● THE PROBLEM: Pull every line of the records below into your answer word for word, with the pictures left out.
══ INPUT DATA ══
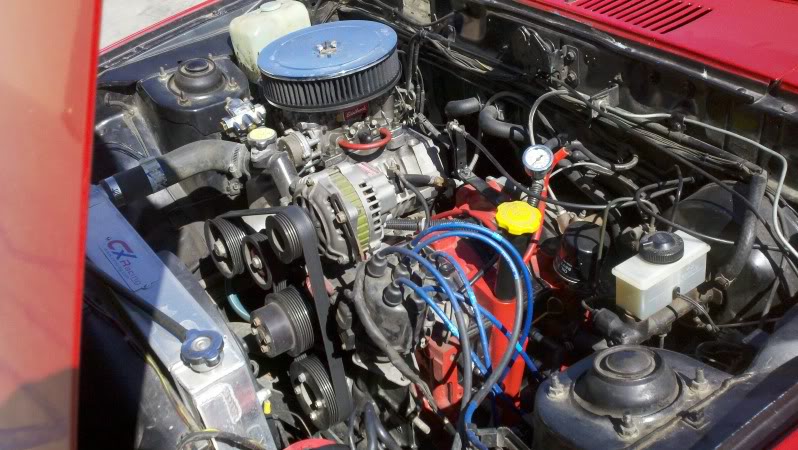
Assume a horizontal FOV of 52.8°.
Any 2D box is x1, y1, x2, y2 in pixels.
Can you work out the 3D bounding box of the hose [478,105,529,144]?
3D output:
[{"bbox_3d":[0.182,-0.177,1.400,0.055,0.045,0.085,-27,37,-23],"label":"hose"}]

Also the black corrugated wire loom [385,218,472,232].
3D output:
[{"bbox_3d":[0.041,0.001,1.160,0.126,0.016,0.018,2,37,6],"label":"black corrugated wire loom"}]

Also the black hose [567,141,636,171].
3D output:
[{"bbox_3d":[0.314,-0.107,1.240,0.105,0.030,0.030,17,42,36],"label":"black hose"}]

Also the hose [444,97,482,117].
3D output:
[{"bbox_3d":[0.118,-0.216,1.470,0.070,0.032,0.030,-7,33,6],"label":"hose"}]

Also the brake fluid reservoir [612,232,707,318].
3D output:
[{"bbox_3d":[0.328,0.055,1.008,0.116,0.075,0.053,-27,37,-23],"label":"brake fluid reservoir"}]

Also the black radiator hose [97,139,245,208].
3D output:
[{"bbox_3d":[-0.360,-0.086,1.290,0.320,0.095,0.075,7,37,26],"label":"black radiator hose"}]

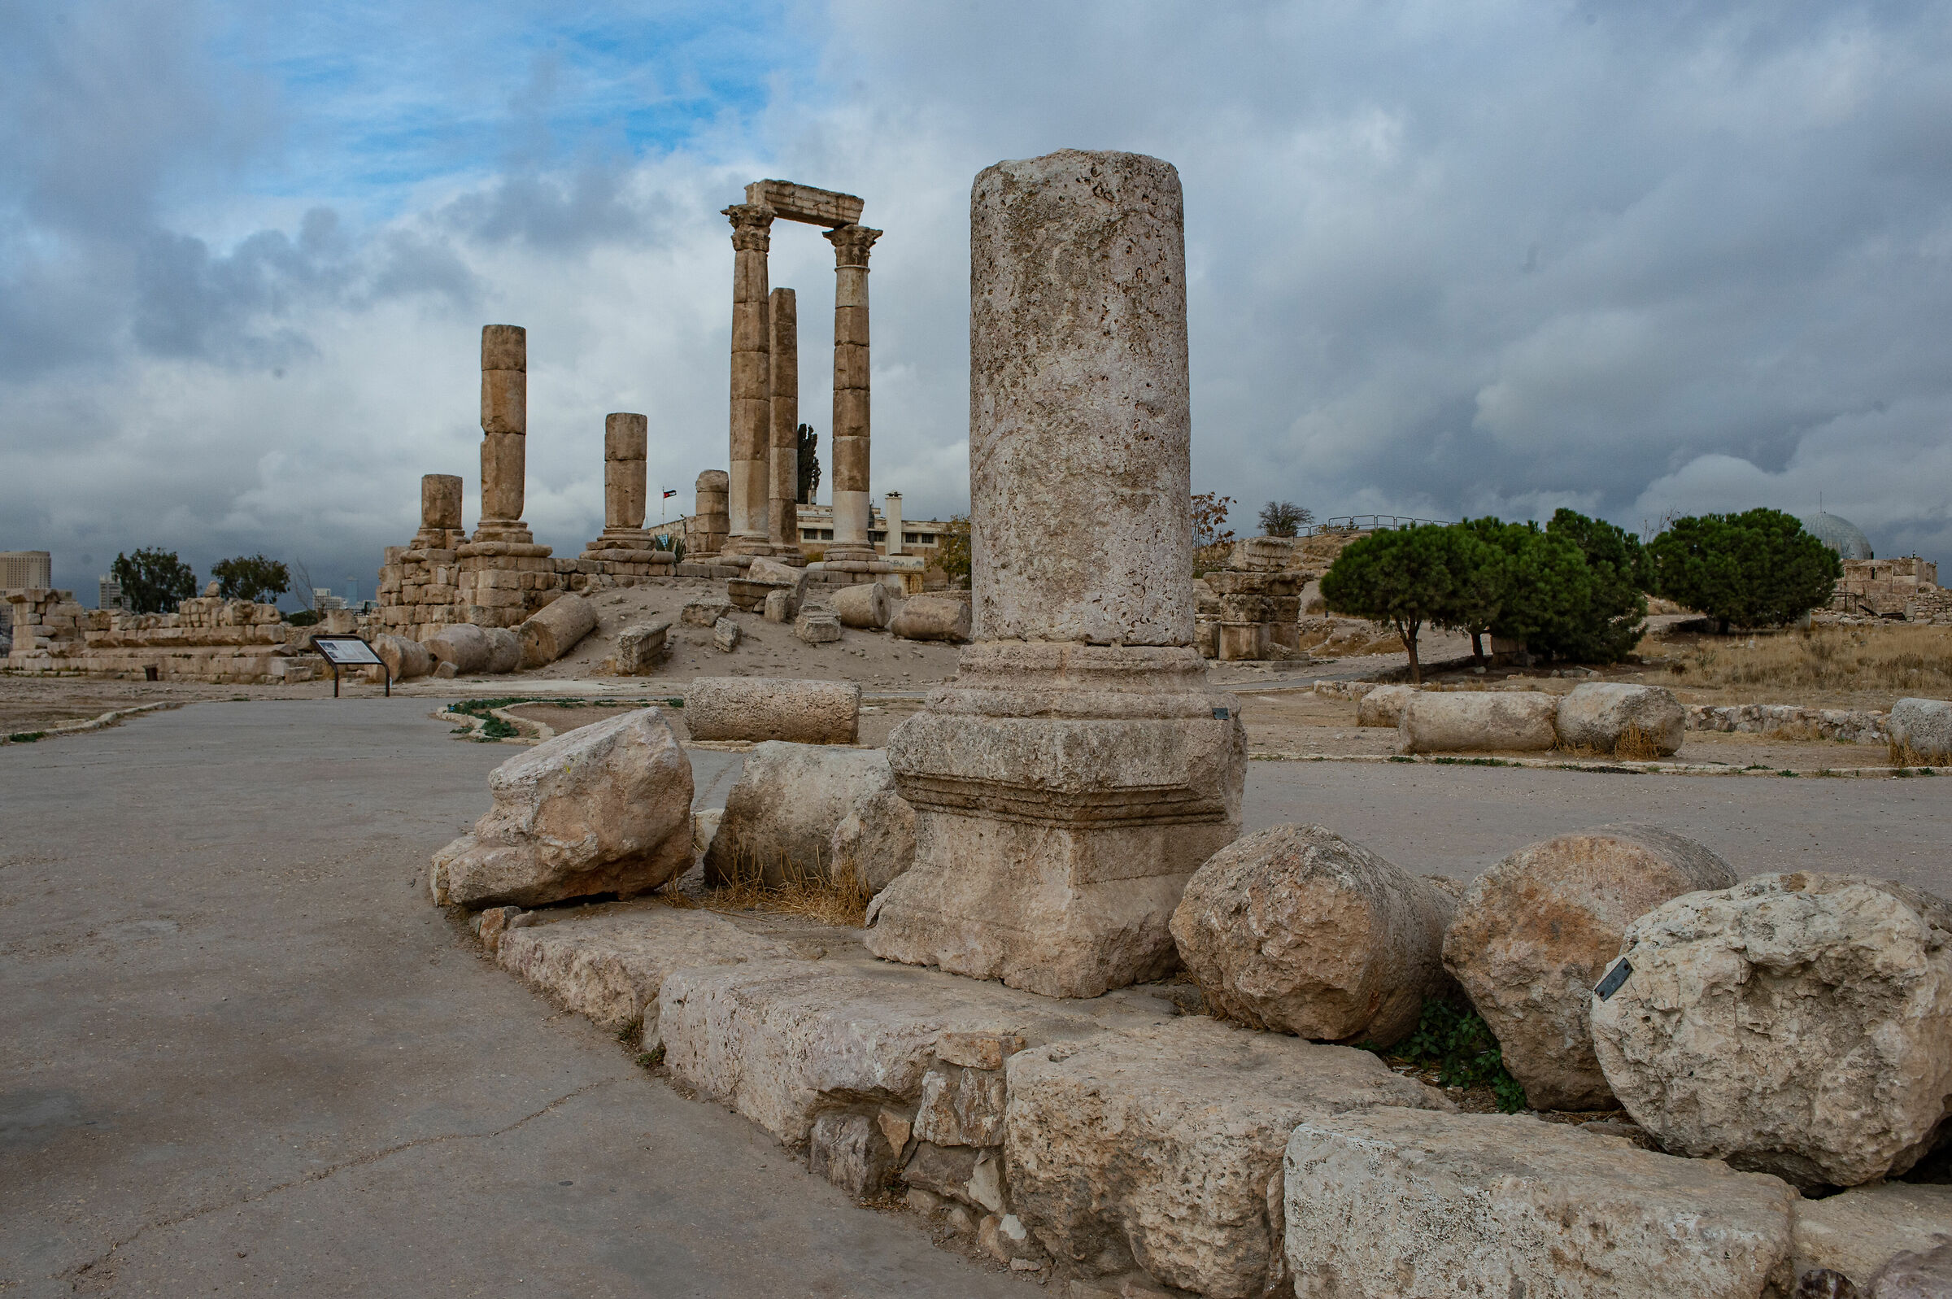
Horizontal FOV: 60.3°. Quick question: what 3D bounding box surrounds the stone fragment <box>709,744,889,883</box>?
[{"bbox_3d":[-0.868,0.833,8.500,0.980,0.780,0.780,0,0,30],"label":"stone fragment"}]

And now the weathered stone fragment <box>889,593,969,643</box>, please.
[{"bbox_3d":[-1.324,-0.868,47.800,2.000,1.200,1.200,5,1,18],"label":"weathered stone fragment"}]

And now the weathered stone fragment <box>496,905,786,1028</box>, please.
[{"bbox_3d":[-1.534,1.392,7.738,0.850,0.270,1.620,0,1,-33],"label":"weathered stone fragment"}]

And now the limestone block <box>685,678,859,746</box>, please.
[{"bbox_3d":[-2.724,0.826,22.496,2.320,0.860,0.860,0,1,0],"label":"limestone block"}]

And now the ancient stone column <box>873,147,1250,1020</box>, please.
[{"bbox_3d":[0.371,-0.326,6.397,1.100,2.960,1.100,0,1,-43],"label":"ancient stone column"}]

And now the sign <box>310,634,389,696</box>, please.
[{"bbox_3d":[-11.922,0.320,31.994,0.720,1.160,1.220,1,1,39],"label":"sign"}]

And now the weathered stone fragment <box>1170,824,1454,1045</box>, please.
[{"bbox_3d":[1.152,0.978,5.780,0.690,0.690,0.950,0,-8,30],"label":"weathered stone fragment"}]

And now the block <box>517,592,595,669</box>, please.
[{"bbox_3d":[-10.204,-0.498,41.050,1.200,1.200,1.600,0,29,34],"label":"block"}]

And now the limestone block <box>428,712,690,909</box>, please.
[{"bbox_3d":[-2.206,0.833,8.950,1.300,0.950,0.800,0,0,-18],"label":"limestone block"}]

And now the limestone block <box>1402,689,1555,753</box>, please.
[{"bbox_3d":[5.974,0.857,20.000,1.850,0.750,0.760,0,0,0],"label":"limestone block"}]

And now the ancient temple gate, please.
[{"bbox_3d":[-5.520,-8.500,53.700,1.700,11.800,5.900,0,0,41],"label":"ancient temple gate"}]

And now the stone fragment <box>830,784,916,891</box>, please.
[{"bbox_3d":[-0.334,0.898,7.609,0.520,0.500,0.500,1,1,37],"label":"stone fragment"}]

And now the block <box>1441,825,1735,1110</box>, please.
[{"bbox_3d":[1.832,0.937,5.000,0.740,0.760,0.520,0,0,37],"label":"block"}]

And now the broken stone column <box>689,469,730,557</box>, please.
[{"bbox_3d":[-9.000,-4.590,56.500,1.300,2.950,1.250,0,-1,0],"label":"broken stone column"}]

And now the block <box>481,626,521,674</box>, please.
[{"bbox_3d":[-12.549,0.028,43.400,1.200,1.250,1.250,0,0,20],"label":"block"}]

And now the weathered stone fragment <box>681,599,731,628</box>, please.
[{"bbox_3d":[-7.038,-0.934,43.800,1.150,0.600,0.750,6,16,14],"label":"weathered stone fragment"}]

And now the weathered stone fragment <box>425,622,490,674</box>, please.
[{"bbox_3d":[-13.076,-0.008,42.300,1.240,1.260,1.380,0,0,20],"label":"weathered stone fragment"}]

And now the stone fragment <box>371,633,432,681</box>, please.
[{"bbox_3d":[-14.147,0.181,41.395,1.150,1.150,1.200,1,1,27],"label":"stone fragment"}]

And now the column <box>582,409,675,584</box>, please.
[{"bbox_3d":[-9.999,-4.374,48.200,2.500,4.850,2.500,0,0,0],"label":"column"}]

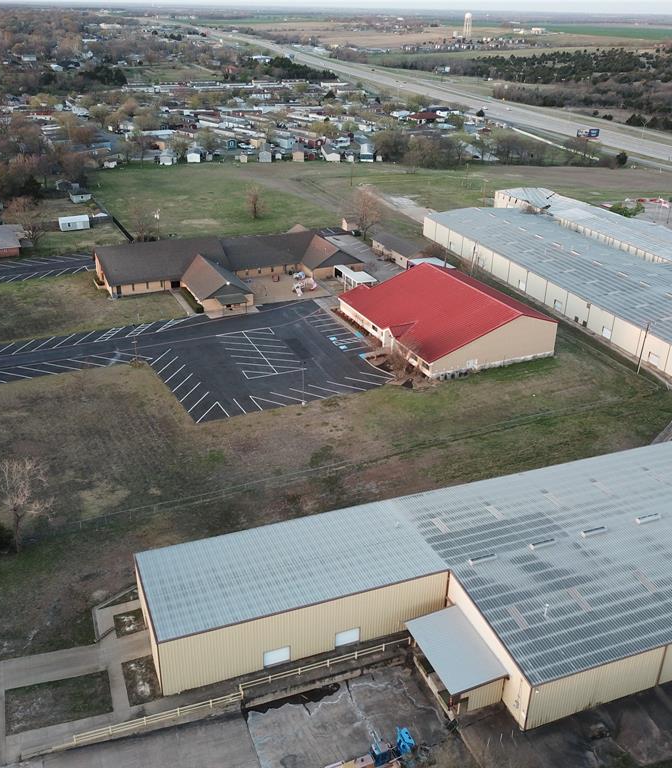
═══
● YOUR RESPONSE:
Assume a horizontal FOV of 52.8°.
Any 2D box is x1, y1, x2, y2 in pixels.
Can you work out the 3D bounding box of the hose [478,105,529,144]?
3D output:
[{"bbox_3d":[0.182,-0.177,1.400,0.055,0.045,0.085,-27,37,-23],"label":"hose"}]

Also the black corrugated wire loom [385,218,472,232].
3D output:
[{"bbox_3d":[0.041,0.001,1.160,0.126,0.016,0.018,2,37,6],"label":"black corrugated wire loom"}]

Also the black hose [567,141,636,171].
3D output:
[{"bbox_3d":[0.314,-0.107,1.240,0.105,0.030,0.030,17,42,36],"label":"black hose"}]

Also the hose [444,97,482,117].
3D output:
[{"bbox_3d":[0.118,-0.216,1.470,0.070,0.032,0.030,-7,33,6],"label":"hose"}]

Also the brake fluid reservoir [612,232,707,318].
3D output:
[{"bbox_3d":[0.328,0.055,1.008,0.116,0.075,0.053,-27,37,-23],"label":"brake fluid reservoir"}]

Also the black radiator hose [97,139,245,208].
3D output:
[{"bbox_3d":[-0.360,-0.086,1.290,0.320,0.095,0.075,7,37,26],"label":"black radiator hose"}]

Horizontal FOV: 60.3°. Quick question: what 3D bounding box surrounds the stone fragment <box>709,744,889,883</box>?
[{"bbox_3d":[-0.868,0.833,8.500,0.980,0.780,0.780,0,0,30],"label":"stone fragment"}]

And now the weathered stone fragment <box>889,593,969,643</box>, please.
[{"bbox_3d":[-1.324,-0.868,47.800,2.000,1.200,1.200,5,1,18],"label":"weathered stone fragment"}]

And now the weathered stone fragment <box>496,905,786,1028</box>, please.
[{"bbox_3d":[-1.534,1.392,7.738,0.850,0.270,1.620,0,1,-33],"label":"weathered stone fragment"}]

And now the limestone block <box>685,678,859,746</box>, please.
[{"bbox_3d":[-2.724,0.826,22.496,2.320,0.860,0.860,0,1,0],"label":"limestone block"}]

And now the ancient stone column <box>873,147,1250,1020</box>, please.
[{"bbox_3d":[0.371,-0.326,6.397,1.100,2.960,1.100,0,1,-43],"label":"ancient stone column"}]

And now the sign <box>310,634,389,696</box>, please.
[{"bbox_3d":[-11.922,0.320,31.994,0.720,1.160,1.220,1,1,39],"label":"sign"}]

And now the weathered stone fragment <box>1170,824,1454,1045</box>, please.
[{"bbox_3d":[1.152,0.978,5.780,0.690,0.690,0.950,0,-8,30],"label":"weathered stone fragment"}]

And now the block <box>517,592,595,669</box>, please.
[{"bbox_3d":[-10.204,-0.498,41.050,1.200,1.200,1.600,0,29,34],"label":"block"}]

And now the limestone block <box>428,712,690,909</box>, please.
[{"bbox_3d":[-2.206,0.833,8.950,1.300,0.950,0.800,0,0,-18],"label":"limestone block"}]

And now the limestone block <box>1402,689,1555,753</box>, please.
[{"bbox_3d":[5.974,0.857,20.000,1.850,0.750,0.760,0,0,0],"label":"limestone block"}]

And now the ancient temple gate, please.
[{"bbox_3d":[-5.520,-8.500,53.700,1.700,11.800,5.900,0,0,41],"label":"ancient temple gate"}]

And now the stone fragment <box>830,784,916,891</box>, please.
[{"bbox_3d":[-0.334,0.898,7.609,0.520,0.500,0.500,1,1,37],"label":"stone fragment"}]

And now the block <box>1441,825,1735,1110</box>, please.
[{"bbox_3d":[1.832,0.937,5.000,0.740,0.760,0.520,0,0,37],"label":"block"}]

And now the broken stone column <box>689,469,730,557</box>, please.
[{"bbox_3d":[-9.000,-4.590,56.500,1.300,2.950,1.250,0,-1,0],"label":"broken stone column"}]

And now the block <box>481,626,521,674</box>, please.
[{"bbox_3d":[-12.549,0.028,43.400,1.200,1.250,1.250,0,0,20],"label":"block"}]

And now the weathered stone fragment <box>681,599,731,628</box>, please.
[{"bbox_3d":[-7.038,-0.934,43.800,1.150,0.600,0.750,6,16,14],"label":"weathered stone fragment"}]

And now the weathered stone fragment <box>425,622,490,674</box>, please.
[{"bbox_3d":[-13.076,-0.008,42.300,1.240,1.260,1.380,0,0,20],"label":"weathered stone fragment"}]

And now the stone fragment <box>371,633,432,681</box>, please.
[{"bbox_3d":[-14.147,0.181,41.395,1.150,1.150,1.200,1,1,27],"label":"stone fragment"}]

And now the column <box>582,409,675,584</box>, please.
[{"bbox_3d":[-9.999,-4.374,48.200,2.500,4.850,2.500,0,0,0],"label":"column"}]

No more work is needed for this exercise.